Re # of ships: Next time I'm going to use the half ship modifier so that all the ships are double strength and half the cap.  There were just too dang many objects going.

Keith, the two extra shipyards actually didn't make or break this game, but it did speed things up.  Once I got my tactics figured out against the homeworld MS spawns I could have easily brought up some extra 'standard fleet' firepower to even the odds out.  Whipping Boy One really didn't get hit a lot except by the H/Ks who would get through the softener systems.  I could easily have taken Camel for another softener and really got things going.  I had ~21000 research I never bothered to invest in getting that could easily have beefed the systems up to rediculous.  Also I meant 20 Frigates earlier, not 2, sorry. :)

The only reason I went with non-wave AIs was because my early setup for the Hubs left a lot of 'holes' in my homeworld region.  Once I was established I could have handled waves.  CPAs of 4000 ships were literally ignored.

Those worlds on alert are most likely near the Dyson.  It'll aggravate its world and alert everything around it, and that makes for a nice way to scout for it.  Makes for a nice 'drain' of reinforcements early on when you're getting established.  If it's the devourer you're in for a world of hurt.  If that thing sucks down your primary fleet you're going to get run over.

So, the AAR:
While I was rebuilding the primary Spire Fleet and getting the Whipping Boy fleet rebuilt from my last endeavour and having to trap the MS back at the Whipping Boy, I started getting Fortress IIs in play.  These monsters sucked down my resources but they were worth it.  I took down all the F1s and put 3 F2s in Green Lantern, another 3 in Three Kings.  I beefed up the FFs protecting the way to Warbird and put 7 F2s total into WB1.  I messed with placement and used 5 as a sponge right next to the entry gate from Three Kings and then put my slowly rebuilding Spire Fleet right behind them, so they could FRD but be in position to open fire on things as they entered the gate.  Because of all the resources going out I didn't invest in much else but the rebuild.  I turned off space plane builds though.  They were just a waste.

◆ Items in a dataset listing
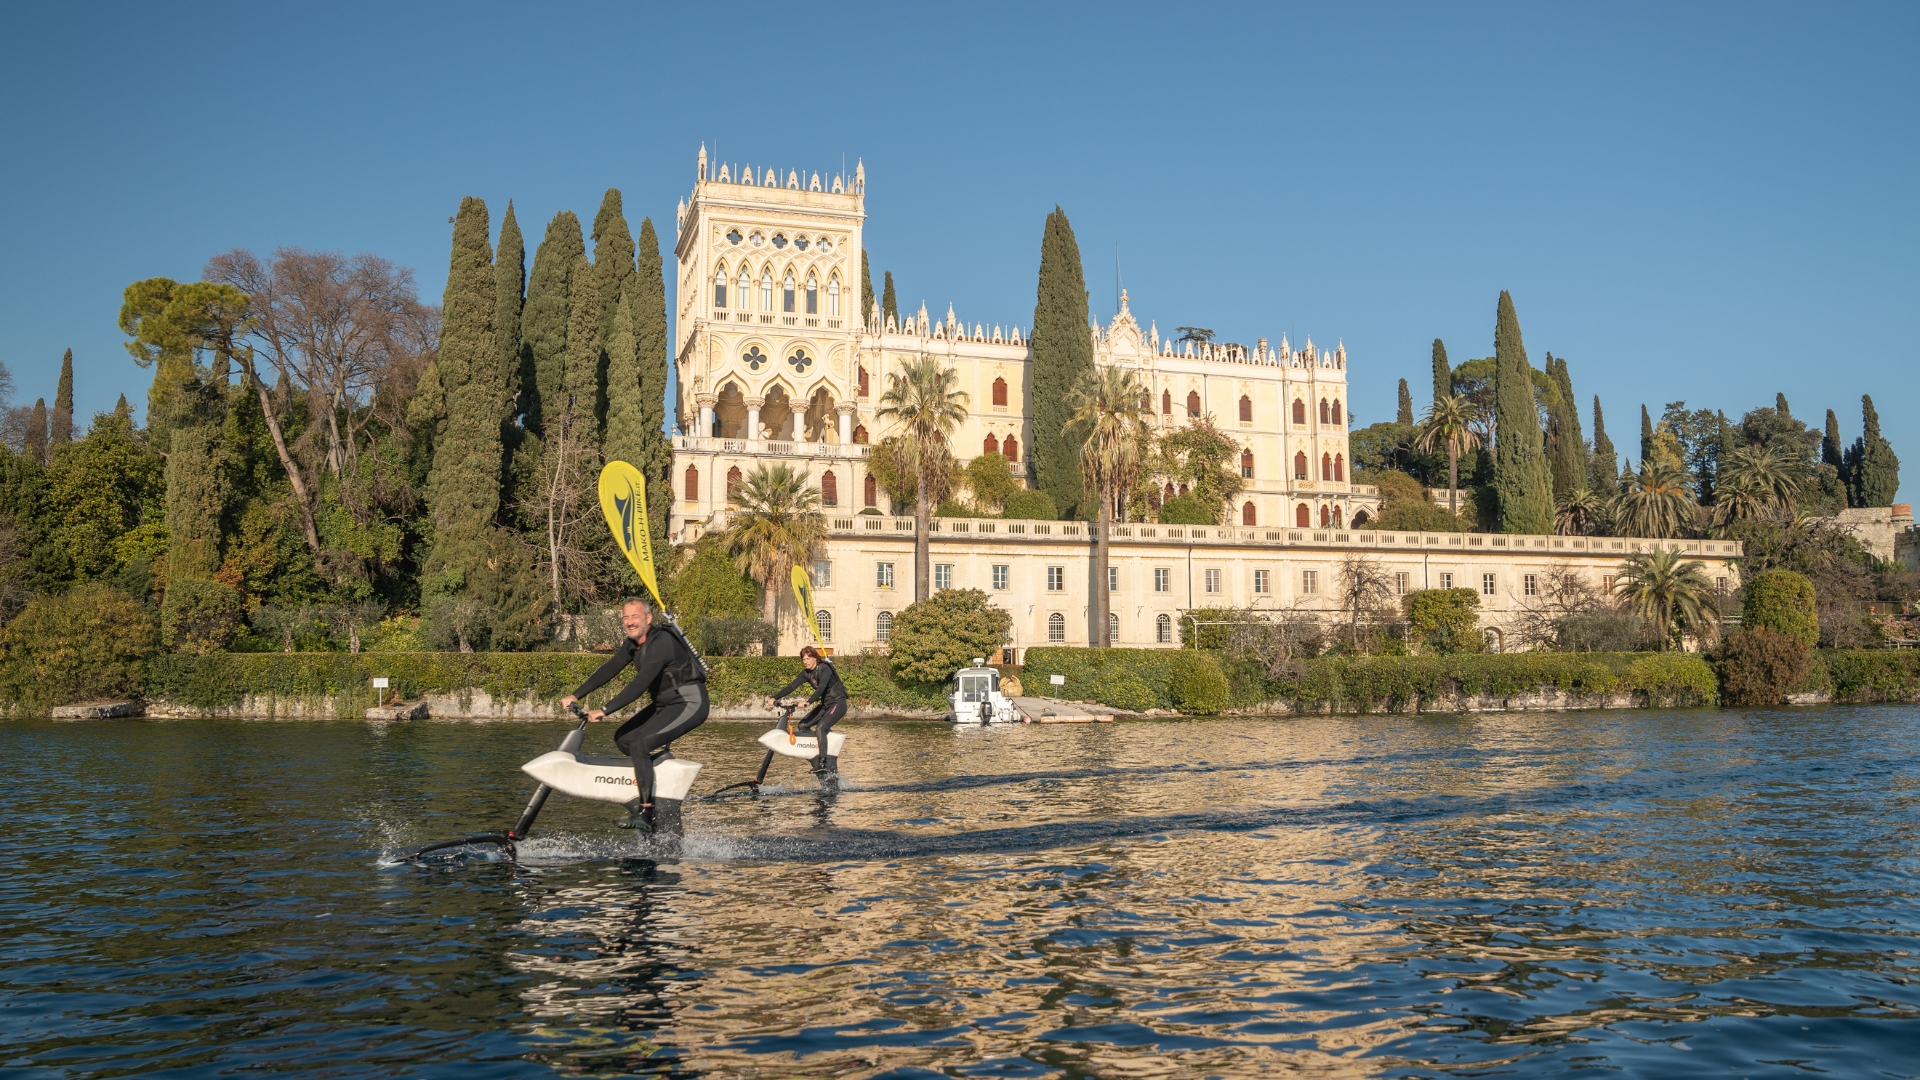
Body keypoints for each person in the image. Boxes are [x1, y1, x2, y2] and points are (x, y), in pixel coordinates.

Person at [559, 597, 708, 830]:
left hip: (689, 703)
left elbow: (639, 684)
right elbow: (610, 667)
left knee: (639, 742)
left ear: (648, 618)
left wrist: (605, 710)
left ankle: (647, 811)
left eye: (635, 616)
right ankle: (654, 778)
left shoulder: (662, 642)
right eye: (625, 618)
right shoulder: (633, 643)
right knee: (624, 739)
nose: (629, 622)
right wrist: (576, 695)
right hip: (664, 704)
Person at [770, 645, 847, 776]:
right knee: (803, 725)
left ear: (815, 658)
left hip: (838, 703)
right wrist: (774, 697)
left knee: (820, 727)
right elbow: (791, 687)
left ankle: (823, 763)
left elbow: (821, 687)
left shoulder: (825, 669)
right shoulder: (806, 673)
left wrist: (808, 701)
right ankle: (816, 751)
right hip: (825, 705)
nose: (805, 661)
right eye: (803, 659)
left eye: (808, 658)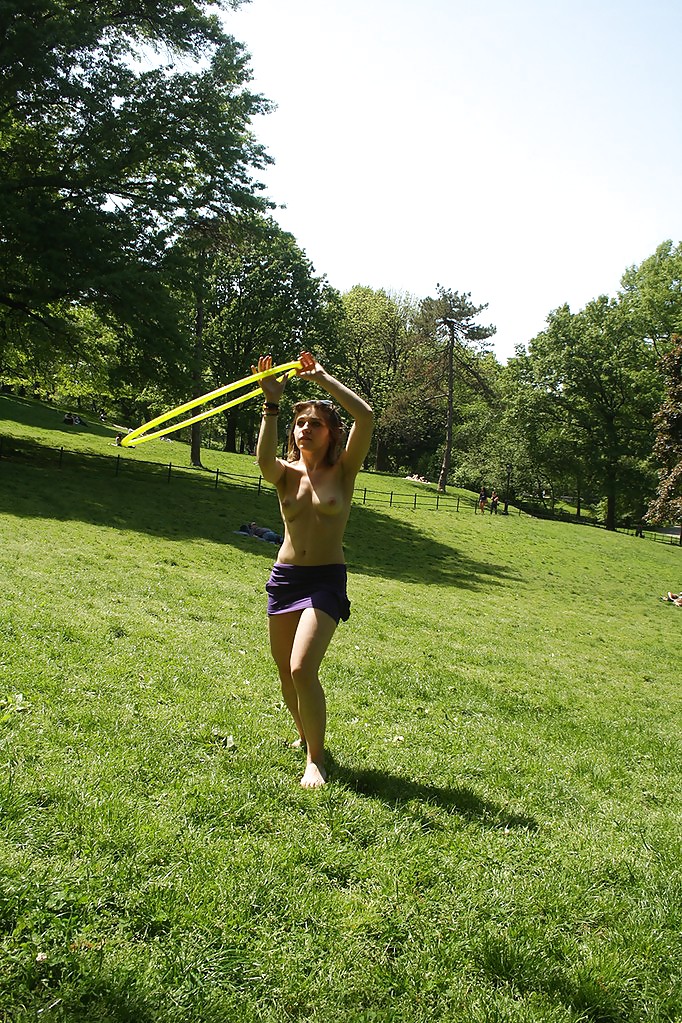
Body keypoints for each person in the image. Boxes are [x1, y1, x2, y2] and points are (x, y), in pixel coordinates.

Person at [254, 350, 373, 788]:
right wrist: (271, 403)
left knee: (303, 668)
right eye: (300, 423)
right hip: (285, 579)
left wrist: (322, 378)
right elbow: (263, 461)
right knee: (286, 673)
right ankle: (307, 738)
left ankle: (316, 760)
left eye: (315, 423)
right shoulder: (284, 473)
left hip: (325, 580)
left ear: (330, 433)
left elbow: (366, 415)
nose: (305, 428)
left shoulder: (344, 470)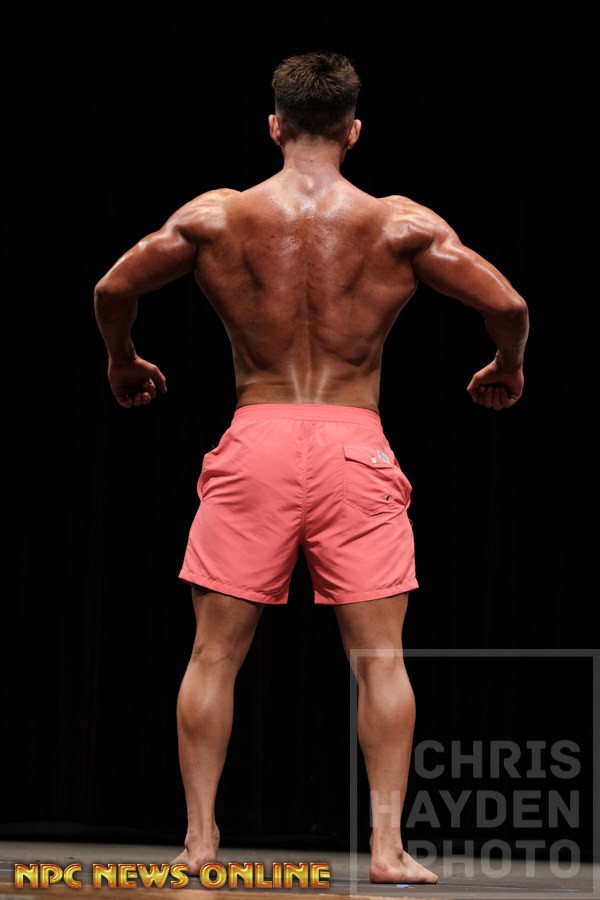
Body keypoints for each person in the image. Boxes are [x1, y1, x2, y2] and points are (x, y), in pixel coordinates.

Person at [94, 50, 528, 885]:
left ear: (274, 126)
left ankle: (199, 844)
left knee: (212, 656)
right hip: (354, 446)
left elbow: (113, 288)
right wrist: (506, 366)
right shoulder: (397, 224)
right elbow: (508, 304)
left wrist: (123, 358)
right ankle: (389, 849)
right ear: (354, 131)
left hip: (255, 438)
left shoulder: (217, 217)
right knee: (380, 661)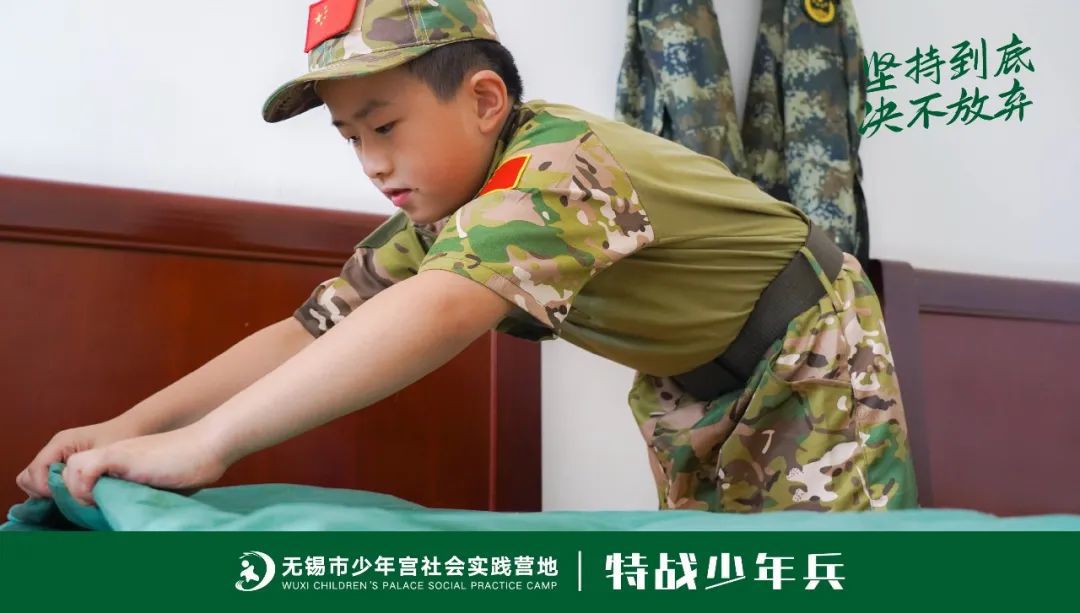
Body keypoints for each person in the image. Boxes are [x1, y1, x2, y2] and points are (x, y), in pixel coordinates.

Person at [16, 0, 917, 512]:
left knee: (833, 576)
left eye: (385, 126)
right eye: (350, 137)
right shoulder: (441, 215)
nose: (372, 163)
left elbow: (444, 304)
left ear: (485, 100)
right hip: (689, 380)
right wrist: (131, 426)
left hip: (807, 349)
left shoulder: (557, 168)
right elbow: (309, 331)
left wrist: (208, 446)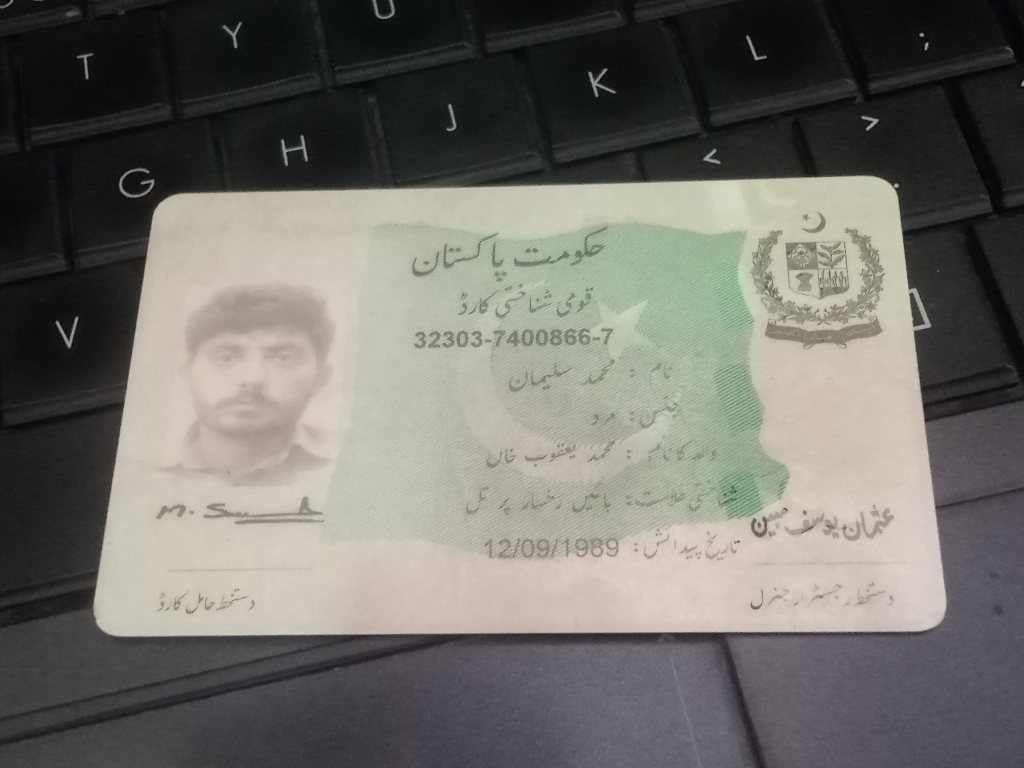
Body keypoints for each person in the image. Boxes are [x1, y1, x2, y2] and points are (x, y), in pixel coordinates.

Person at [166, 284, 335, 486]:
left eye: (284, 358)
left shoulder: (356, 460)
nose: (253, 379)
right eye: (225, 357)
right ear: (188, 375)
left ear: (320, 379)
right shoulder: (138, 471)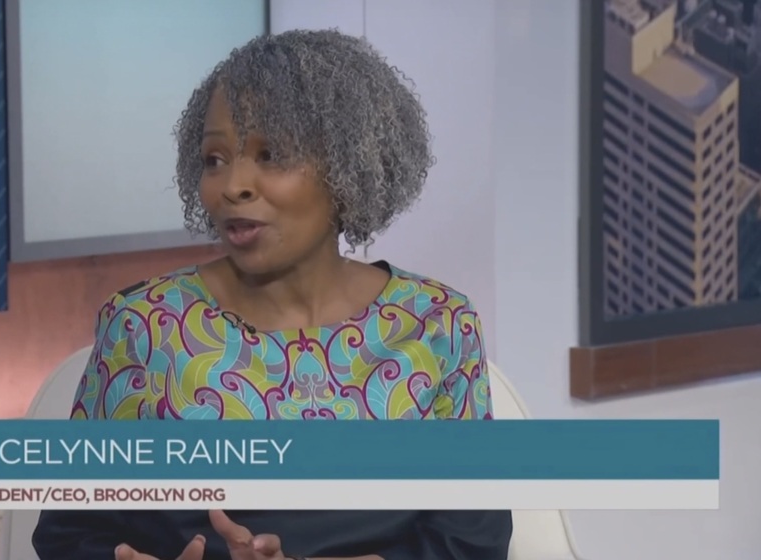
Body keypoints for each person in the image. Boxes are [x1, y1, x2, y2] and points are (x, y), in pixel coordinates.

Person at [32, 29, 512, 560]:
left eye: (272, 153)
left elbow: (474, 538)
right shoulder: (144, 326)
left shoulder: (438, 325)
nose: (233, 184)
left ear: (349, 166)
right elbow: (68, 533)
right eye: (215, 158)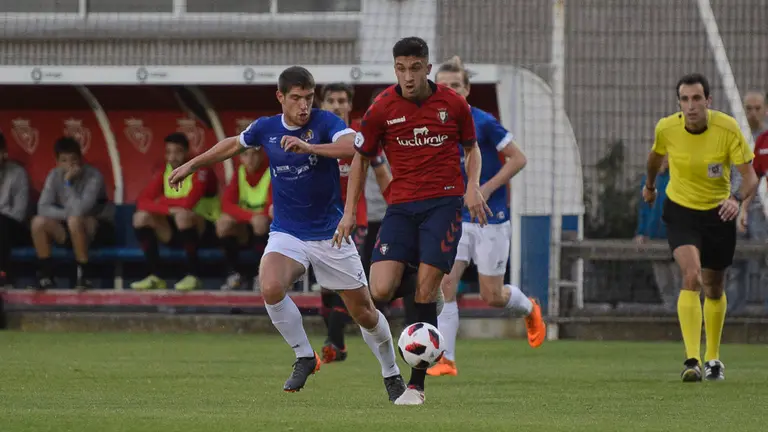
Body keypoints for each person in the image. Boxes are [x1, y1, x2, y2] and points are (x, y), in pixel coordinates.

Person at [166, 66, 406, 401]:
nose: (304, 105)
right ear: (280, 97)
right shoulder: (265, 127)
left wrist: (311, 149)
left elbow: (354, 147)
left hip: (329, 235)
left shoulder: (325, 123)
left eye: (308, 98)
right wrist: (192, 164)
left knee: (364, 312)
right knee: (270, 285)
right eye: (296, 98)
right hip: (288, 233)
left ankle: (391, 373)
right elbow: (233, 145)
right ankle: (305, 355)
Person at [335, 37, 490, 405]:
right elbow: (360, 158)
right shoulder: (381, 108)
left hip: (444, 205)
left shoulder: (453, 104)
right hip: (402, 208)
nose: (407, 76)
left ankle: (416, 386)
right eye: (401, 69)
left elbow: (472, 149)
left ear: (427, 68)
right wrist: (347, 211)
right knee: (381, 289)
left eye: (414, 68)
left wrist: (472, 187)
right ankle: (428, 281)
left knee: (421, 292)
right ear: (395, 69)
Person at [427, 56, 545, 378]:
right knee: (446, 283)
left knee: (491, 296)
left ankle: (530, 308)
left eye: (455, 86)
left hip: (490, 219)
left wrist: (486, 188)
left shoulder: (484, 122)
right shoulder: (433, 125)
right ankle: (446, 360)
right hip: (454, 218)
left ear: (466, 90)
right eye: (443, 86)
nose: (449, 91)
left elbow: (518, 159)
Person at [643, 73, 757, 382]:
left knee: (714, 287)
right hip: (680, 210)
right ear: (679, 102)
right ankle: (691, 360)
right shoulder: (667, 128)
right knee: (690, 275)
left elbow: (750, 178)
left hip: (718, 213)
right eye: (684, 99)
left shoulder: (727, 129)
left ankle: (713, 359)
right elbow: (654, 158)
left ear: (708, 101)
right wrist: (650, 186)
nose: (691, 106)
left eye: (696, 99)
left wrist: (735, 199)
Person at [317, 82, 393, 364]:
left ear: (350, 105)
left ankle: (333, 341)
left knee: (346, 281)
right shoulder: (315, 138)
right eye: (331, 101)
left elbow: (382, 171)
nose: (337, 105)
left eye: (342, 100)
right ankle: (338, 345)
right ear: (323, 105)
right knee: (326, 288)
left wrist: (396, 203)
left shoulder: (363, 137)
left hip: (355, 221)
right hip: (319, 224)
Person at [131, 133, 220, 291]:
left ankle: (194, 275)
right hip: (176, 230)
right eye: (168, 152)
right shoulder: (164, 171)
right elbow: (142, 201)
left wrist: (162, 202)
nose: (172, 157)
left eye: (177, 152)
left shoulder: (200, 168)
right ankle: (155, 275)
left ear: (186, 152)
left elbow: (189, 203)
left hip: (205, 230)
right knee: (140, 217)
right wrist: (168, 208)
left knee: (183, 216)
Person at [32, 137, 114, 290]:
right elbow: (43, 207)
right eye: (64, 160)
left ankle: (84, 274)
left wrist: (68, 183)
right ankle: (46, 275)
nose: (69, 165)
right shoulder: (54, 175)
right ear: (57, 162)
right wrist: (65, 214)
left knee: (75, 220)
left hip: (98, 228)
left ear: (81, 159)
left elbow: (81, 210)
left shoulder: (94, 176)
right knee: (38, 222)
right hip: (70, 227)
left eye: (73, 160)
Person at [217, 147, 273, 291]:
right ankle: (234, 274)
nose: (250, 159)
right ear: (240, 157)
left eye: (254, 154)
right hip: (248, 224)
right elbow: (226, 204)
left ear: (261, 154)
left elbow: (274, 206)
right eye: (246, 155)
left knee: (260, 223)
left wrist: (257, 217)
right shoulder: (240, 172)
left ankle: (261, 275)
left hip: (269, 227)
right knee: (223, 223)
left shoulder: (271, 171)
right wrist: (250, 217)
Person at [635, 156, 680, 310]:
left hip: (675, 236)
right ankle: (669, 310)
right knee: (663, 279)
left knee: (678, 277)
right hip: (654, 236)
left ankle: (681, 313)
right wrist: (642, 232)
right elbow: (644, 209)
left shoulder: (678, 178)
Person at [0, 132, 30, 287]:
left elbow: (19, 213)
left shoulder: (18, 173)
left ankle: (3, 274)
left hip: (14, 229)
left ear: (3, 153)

◆ Task set
1. Reproduce the strategy game report word for word, starting at "Those worlds on" and ending at "get run over.".
2. Pick up the strategy game report after its final sentence and keep writing it.

◆ Activity answers
1.
Those worlds on alert are most likely near the Dyson.  It'll aggravate its world and alert everything around it, and that makes for a nice way to scout for it.  Makes for a nice 'drain' of reinforcements early on when you're getting established.  If it's the devourer you're in for a world of hurt.  If that thing sucks down your primary fleet you're going to get run over.

2.
The next two exos were an ugly thing, since my defenses were pretty rocked.  The first one obliterated 3 of the F2s.  Power started to get into becoming a problem but that's okay, it was expected and I was activating quiet reactors as needed.  There was a Z-Gen way out deep I could go get for another 400k if necessary, but protecting it would have probably eaten all the energy it would have provided.  I could always just slurp up a random star arm up north if I really needed it though.

Once the main fleet was mostly rebuilt (Fact IV, Warbirds, etc were still getting around to finishing), I had about half of the Spire Fleet built.  7/8 cruisers, 13 DDs, a handful of frigates (around 40).  I decided I'd go see what kind of defensive spawn the AI was going to fire up after two Exos.  I take that fleet up north to the AI Homeworld and pop in... and what to my sparkling eyes does appear but a mothership, and 6 tiny hunters...  D'oh.  I back off the system and wait for them to come out, to see if I can wreck the MS and then let the rest fly past me.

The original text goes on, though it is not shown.